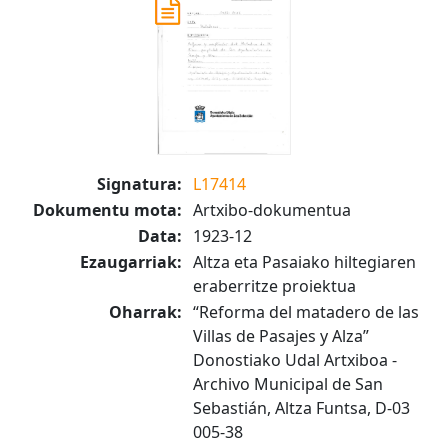
Signatura:
L17414
Dokumentu mota:
Artxibo-dokumentua
Data:
1923-12
Ezaugarriak:
Altza eta Pasaiako hiltegiaren
eraberritze proiektua
Oharrak:
“Reforma del matadero de las
Villas de Pasajes y Alza”
Donostiako Udal Artxiboa -
Archivo Municipal de San
Sebastián, Altza Funtsa, D-03
005-38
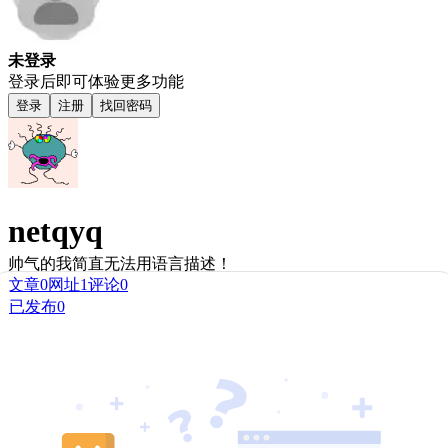
未登录
登录后即可体验更多功能
登录
注册
找回密码
netqyq
帅气的我简直无法用语言描述！
文章
0
网址
1
评论
0
已发布
0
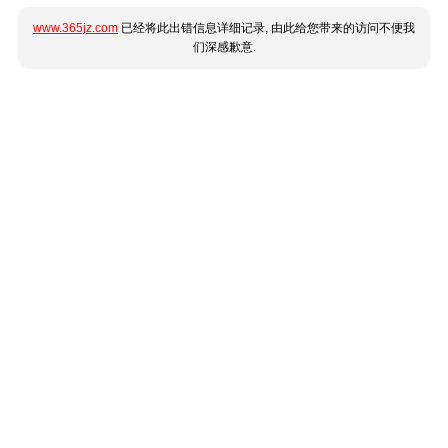
www.365jz.com
已经将此出错信息详细记录, 由此给您带来的访问不便我
们深感歉意.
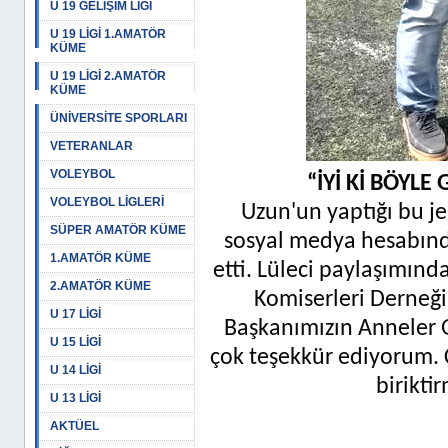
U 19 GELİŞİM LİGİ
U 19 LİGİ 1.AMATÖR
KÜME
U 19 LİGİ 2.AMATÖR
KÜME
ÜNİVERSİTE SPORLARI
VETERANLAR
VOLEYBOL
“İYİ Kİ BÖYL
VOLEYBOL LİGLERİ
Uzun'un yaptığı bu j
SÜPER AMATÖR KÜME
sosyal medya hesabınd
1.AMATÖR KÜME
etti. Lüleci paylaşımınd
2.AMATÖR KÜME
Komiserleri Derneği
U 17 LİGİ
Başkanımızın Anneler G
U 15 LİGİ
çok teşekkür ediyorum. Ç
U 14 LİGİ
birikti
U 13 LİGİ
AKTÜEL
###
● **PROMPT**: A verbatim copy of every record is to be produced, and pictures are to be excluded from it.

● **WRITTEN ANSWER**:
Signatura:
L17414
Dokumentu mota:
Artxibo-dokumentua
Data:
1923-12
Ezaugarriak:
Altza eta Pasaiako hiltegiaren
eraberritze proiektua
Oharrak:
“Reforma del matadero de las
Villas de Pasajes y Alza”
Donostiako Udal Artxiboa -
Archivo Municipal de San
Sebastián, Altza Funtsa, D-03
005-38
未登录
登录后即可体验更多功能
登录
注册
找回密码
netqyq
帅气的我简直无法用语言描述！
文章
0
网址
1
评论
0
已发布
0
www.365jz.com
已经将此出错信息详细记录, 由此给您带来的访问不便我
们深感歉意.
U 19 GELİŞİM LİGİ
U 19 LİGİ 1.AMATÖR
KÜME
U 19 LİGİ 2.AMATÖR
KÜME
ÜNİVERSİTE SPORLARI
VETERANLAR
VOLEYBOL
“İYİ Kİ BÖYL
VOLEYBOL LİGLERİ
Uzun'un yaptığı bu j
SÜPER AMATÖR KÜME
sosyal medya hesabınd
1.AMATÖR KÜME
etti. Lüleci paylaşımınd
2.AMATÖR KÜME
Komiserleri Derneği
U 17 LİGİ
Başkanımızın Anneler G
U 15 LİGİ
çok teşekkür ediyorum. Ç
U 14 LİGİ
birikti
U 13 LİGİ
AKTÜEL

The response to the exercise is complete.